Folha de S. Paulo


Sommelier de silêncios

Os animais têm boa imprensa. É muito raro vermos um cão com a seta para baixo, naqueles balanços que os jornais fazem sobre as figuras que estiveram mal na semana, ou um gato criticado num editorial.

Não é que cães e gatos não tenham opiniões estúpidas. Eles só não as verbalizam. Um imbecil calado consegue camuflar durante muito tempo a sua condição de imbecil. Os meus cães, por exemplo, têm a opinião de que o meu gramado fica melhor com buracos. E parece-me que a minha gata considera que seria interessante saber que aspecto teriam os meus olhos se retirados do crânio.

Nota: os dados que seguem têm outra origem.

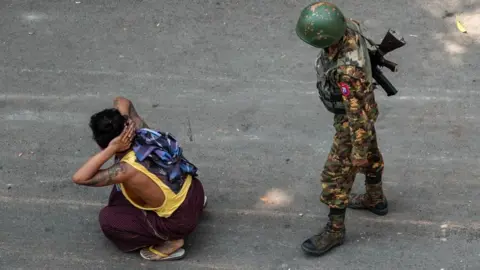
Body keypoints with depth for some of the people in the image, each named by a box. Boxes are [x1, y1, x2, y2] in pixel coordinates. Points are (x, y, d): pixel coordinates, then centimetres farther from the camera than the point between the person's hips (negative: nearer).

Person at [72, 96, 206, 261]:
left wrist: (111, 149, -36)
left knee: (108, 219, -5)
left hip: (181, 219, -7)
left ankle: (170, 241, -2)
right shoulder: (142, 133, -10)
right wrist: (121, 123, -13)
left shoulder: (129, 169, -30)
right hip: (194, 190, 7)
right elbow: (122, 102, 8)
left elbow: (79, 178, -33)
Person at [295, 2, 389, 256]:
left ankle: (334, 230, 24)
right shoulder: (348, 26, -22)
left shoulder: (347, 69, -46)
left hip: (354, 119, -8)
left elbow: (358, 113, -34)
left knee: (336, 175, 6)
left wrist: (358, 151, -21)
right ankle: (375, 199, 51)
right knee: (370, 154, 28)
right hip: (357, 104, 8)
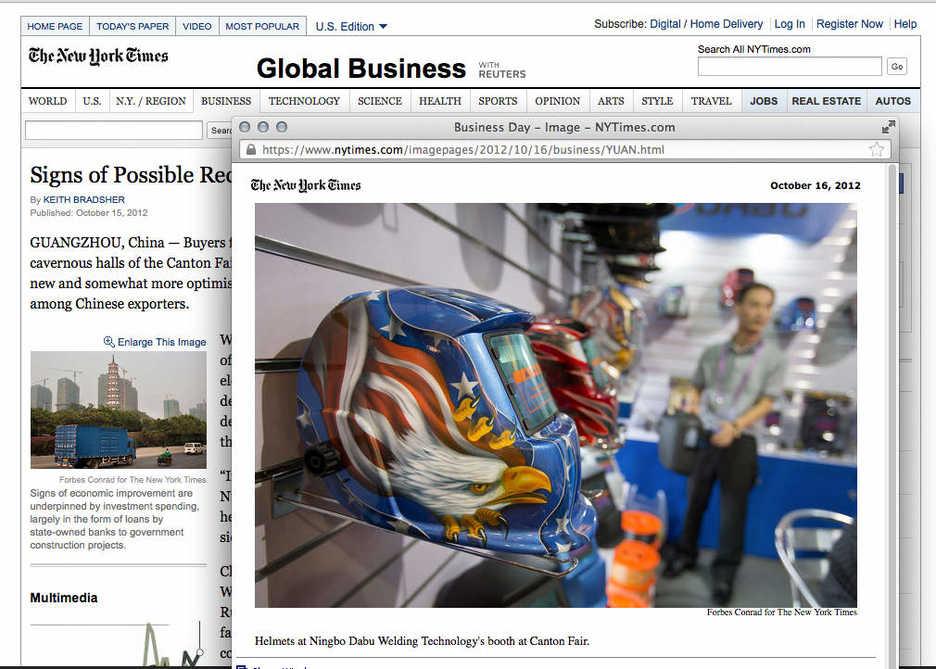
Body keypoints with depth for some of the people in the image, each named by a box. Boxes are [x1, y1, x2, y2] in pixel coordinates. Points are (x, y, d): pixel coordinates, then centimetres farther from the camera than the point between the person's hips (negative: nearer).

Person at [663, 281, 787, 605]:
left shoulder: (773, 358, -1)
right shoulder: (712, 353, 7)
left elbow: (766, 403, -5)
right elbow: (696, 387, 16)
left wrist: (735, 426, -20)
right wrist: (692, 406, -6)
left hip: (740, 442, -2)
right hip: (704, 436, 3)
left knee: (733, 509, 3)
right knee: (694, 500, 11)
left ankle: (725, 570, 18)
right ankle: (685, 553, 29)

Sucede que eles não proferem essas opiniões. Nas fábulas, os animais são ressentidos, altivos, dissimulados, manhosos, vingativos, avarentos, egoístas, velhacos. Na vida real, são adoráveis. A diferença é que, nas fábulas, eles falam.

Certos rústicos deixam-se enganar pela aparente simplicidade do silêncio e são levados a concluir que só há um tipo de silêncio. Não é o meu caso. Eu sou um sommelier de silêncios. Sei ver muito depressa se é um silêncio tenso, ou íntimo, ou embaraçoso, ou tranquilo.

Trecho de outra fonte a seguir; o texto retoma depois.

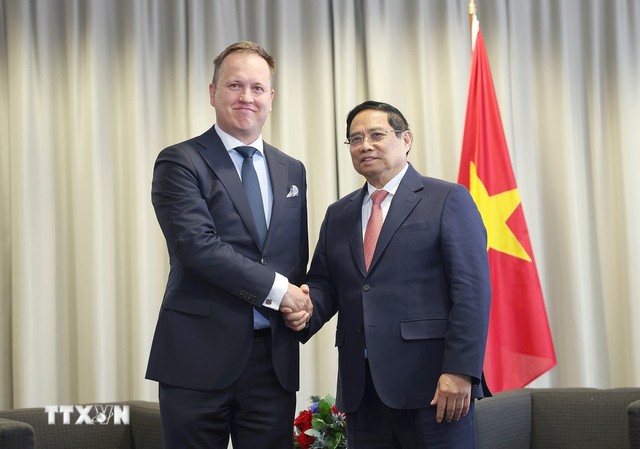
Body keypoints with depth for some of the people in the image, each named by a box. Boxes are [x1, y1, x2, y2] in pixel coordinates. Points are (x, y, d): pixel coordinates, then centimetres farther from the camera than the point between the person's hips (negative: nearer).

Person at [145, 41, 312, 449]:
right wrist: (277, 289, -14)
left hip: (275, 356, 5)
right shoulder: (179, 163, -3)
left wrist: (302, 300, -2)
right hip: (200, 354, -4)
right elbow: (198, 246, -15)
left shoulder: (292, 171, 15)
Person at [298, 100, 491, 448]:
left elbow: (471, 291, -7)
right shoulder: (338, 215, 17)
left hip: (432, 382, -4)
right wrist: (308, 307, -7)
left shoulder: (448, 200, 0)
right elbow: (324, 283, 16)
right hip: (361, 389, 5)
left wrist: (460, 370, -15)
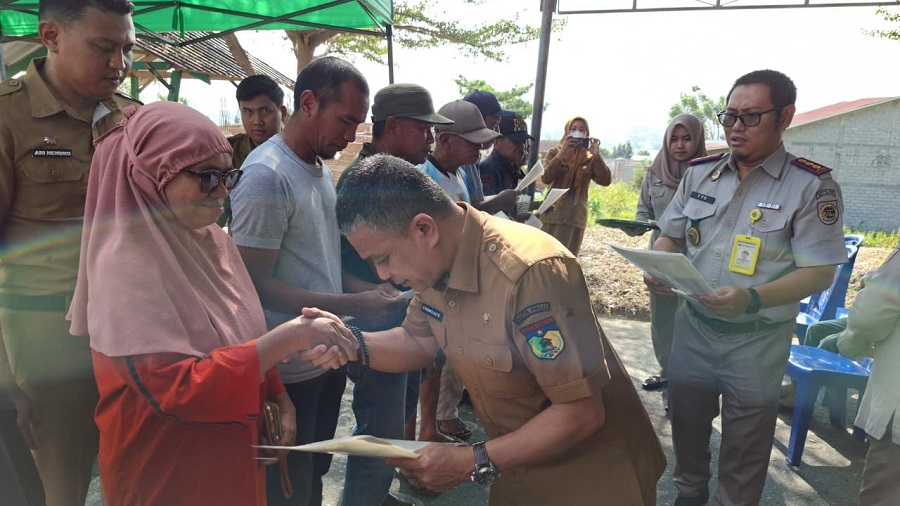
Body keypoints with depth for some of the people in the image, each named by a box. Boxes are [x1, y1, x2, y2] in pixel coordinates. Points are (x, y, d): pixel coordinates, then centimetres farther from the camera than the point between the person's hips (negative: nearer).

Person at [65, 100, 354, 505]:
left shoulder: (215, 241, -1)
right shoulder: (127, 263, -22)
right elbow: (177, 389, -28)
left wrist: (279, 400, -4)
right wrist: (290, 337, -29)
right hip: (167, 472, -6)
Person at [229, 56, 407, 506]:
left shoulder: (321, 169, 8)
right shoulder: (266, 175, -19)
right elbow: (255, 284, -20)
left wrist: (372, 289, 1)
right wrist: (351, 306, -25)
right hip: (289, 370, -8)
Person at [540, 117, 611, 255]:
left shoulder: (590, 159, 7)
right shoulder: (555, 153, 5)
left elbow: (606, 181, -6)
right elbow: (545, 178, -10)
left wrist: (597, 155, -16)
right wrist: (561, 154, -18)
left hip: (576, 217, 1)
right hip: (553, 214, -1)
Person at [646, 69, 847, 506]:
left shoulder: (812, 186, -13)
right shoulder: (699, 173, 0)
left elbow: (819, 272, -16)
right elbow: (670, 237, 9)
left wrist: (752, 299, -32)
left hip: (758, 340, -4)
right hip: (693, 325, 4)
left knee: (744, 442, 14)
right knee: (685, 418, 20)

Se um casal diz: "A gente já não fala", em princípio, a relação acabou. Mas, quando outro casal diz: "A gente já nem precisa falar", aí a relação está melhor do que nunca. Porque há muitos silêncios diferentes, e é preciso apurar o paladar para eles.

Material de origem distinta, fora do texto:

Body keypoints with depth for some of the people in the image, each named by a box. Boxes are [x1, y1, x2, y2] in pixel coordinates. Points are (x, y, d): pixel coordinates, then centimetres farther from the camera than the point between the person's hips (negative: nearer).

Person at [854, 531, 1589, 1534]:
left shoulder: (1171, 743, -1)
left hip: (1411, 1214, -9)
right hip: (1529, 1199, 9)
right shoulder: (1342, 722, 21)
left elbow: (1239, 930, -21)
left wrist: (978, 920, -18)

Luiza Pannunzio/Folhapress

Infelizmente, a tecnologia parece apostada em suprimir o silêncio. Com o celular, estamos contatáveis em todo lado, a toda hora. Faz falta, aliás, um estudo sobre a influência do telefone no amor. Eu tenho tomado umas notas. De acordo com as minhas observações, o modo como os amantes se relacionam com o telefone define a relação. No início, como é sabido, eles dizem:

– Desligue você.

– Não, não consigo, desligue você.

– Ah, não. Desligue você.

Ao fim de 20 anos de casamento, eles dizem:

– Não há luz na cozinha, ligue para o eletricista.

–Por que eu? Ligue você!

– Eu já faço tudo, ligue você!

– Ah, não. Ligue você!

No início há uma luta lânguida para ver quem desliga; no fim há uma luta sangrenta para ver quem liga. No início eles têm horror ao silêncio; no fim sonham com ele. O silêncio tem sido muito maltratado. E o pior é que a gente tem assistido a tudo em silêncio.